This week I head to New York. I’m coming off a recent detox (I follow Goop, because it’s amazing and I’ve a secret obsession with Gwyneth Paltrow), a week in Kaua’i where I ate in every meal in, including dinners made from vegetables bought from a farmer’s market daily (down to the cilantro and jalapeno and mushroom I like to put in my quinoa), and fresh sushi-grade fish, also purchased daily. So how do I transition in a city with more food than an after party of The Biggest Loser?

One other catch. I’m staying in mid-town, and my company’s offices have moved from 19th Street, where there is more restaurant choice, to Penn Station, where there’s practically none. All of the hot and healthy places are in the West or East Village. Still, there’s always a gem if you look hard enough. One of my favorites is The Cafeteria on 18th Street on the corner of 7th Avenue, where the breakfast includes naughty stuff like blueberry ricotta pancakes, to healthy oatmeal and green eggs and ham (pesto and goat cheese scrambled eggs); they’re always willing to make turkey bacon, extra crispy.

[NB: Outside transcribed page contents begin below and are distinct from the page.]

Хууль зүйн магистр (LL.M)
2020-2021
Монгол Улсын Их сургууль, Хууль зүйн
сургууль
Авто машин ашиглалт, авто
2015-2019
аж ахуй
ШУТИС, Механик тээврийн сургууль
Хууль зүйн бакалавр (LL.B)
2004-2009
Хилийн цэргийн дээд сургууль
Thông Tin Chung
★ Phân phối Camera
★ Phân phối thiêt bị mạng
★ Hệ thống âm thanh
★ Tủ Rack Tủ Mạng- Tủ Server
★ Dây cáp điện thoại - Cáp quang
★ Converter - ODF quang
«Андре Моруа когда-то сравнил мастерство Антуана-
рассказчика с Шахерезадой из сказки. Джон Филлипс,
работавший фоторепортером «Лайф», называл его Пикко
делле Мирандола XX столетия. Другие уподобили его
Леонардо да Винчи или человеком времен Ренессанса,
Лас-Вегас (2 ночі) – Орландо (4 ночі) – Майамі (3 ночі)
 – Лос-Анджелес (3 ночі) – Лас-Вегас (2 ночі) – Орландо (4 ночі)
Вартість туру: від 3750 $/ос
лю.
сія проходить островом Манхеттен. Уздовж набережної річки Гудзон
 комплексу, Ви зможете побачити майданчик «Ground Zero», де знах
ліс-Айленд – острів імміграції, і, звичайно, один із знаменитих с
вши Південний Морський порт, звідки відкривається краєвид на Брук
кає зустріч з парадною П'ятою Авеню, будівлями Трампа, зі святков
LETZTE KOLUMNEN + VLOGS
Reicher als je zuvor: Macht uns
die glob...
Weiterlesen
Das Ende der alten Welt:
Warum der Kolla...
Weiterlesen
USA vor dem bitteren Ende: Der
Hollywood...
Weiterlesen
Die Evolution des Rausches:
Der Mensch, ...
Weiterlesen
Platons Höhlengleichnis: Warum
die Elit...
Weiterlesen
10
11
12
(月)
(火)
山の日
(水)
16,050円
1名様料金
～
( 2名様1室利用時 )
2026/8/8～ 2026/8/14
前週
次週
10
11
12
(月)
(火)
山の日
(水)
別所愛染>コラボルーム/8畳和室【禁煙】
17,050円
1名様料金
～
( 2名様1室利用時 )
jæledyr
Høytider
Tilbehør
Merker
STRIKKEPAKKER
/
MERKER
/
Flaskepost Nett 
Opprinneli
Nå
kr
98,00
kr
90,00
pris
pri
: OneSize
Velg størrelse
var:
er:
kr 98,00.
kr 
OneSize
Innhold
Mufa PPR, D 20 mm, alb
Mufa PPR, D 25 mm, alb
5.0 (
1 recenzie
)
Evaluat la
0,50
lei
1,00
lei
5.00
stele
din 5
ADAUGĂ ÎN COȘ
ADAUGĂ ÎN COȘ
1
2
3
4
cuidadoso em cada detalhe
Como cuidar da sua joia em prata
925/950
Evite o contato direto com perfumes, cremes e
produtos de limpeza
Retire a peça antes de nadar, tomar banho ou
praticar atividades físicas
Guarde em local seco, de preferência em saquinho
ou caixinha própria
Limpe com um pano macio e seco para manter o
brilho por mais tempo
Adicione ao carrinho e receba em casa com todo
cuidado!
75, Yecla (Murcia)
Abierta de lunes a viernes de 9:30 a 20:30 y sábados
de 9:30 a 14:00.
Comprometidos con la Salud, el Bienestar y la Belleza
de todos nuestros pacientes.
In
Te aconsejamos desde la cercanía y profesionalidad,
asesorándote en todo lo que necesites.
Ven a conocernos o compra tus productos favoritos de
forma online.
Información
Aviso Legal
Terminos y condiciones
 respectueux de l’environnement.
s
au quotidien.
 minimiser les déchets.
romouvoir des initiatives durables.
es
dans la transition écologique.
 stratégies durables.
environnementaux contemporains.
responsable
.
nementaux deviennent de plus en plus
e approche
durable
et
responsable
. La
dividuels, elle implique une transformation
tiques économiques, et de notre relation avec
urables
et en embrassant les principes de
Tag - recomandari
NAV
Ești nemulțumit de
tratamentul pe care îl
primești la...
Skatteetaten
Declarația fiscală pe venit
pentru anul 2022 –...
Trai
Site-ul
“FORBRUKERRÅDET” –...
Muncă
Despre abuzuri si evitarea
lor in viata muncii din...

Sure, I could just go to any classic New York restaurant and order the fish baked, with no sauce or butter; I could go to the numerous salad-to-go spots that pepper Times Square like overweight tourists in jean shorts. But I want someone to put some thought into healthy food; I want a dining experience. I want a chef that doesn’t just accommodate me, but prepares for me.

I search. Yelp is hopeless. CIty Search is helpless. Even Goop, filled with Paltrow’s haunts, is useless. Yahoo Local has suggestions, but there was a more promising list on Menu Pages. I’ll try some of these and report back. I’m not expecting almond-milk smoothies, but you never know. There’s always Miso soup.

One Response to “Fast Cities, Slow Food”

  1. F. Kaplan says:

    Try these 3 in NYC.

    http://www.josiesnyc.com/josie_east/josie_east.html

    http://www.candlecafe.com/ (always full of celebs)

    http://www.oneluckyduck.com/purefoodandwine/

    Amazing spots that make healthy eating in NYC a breeze.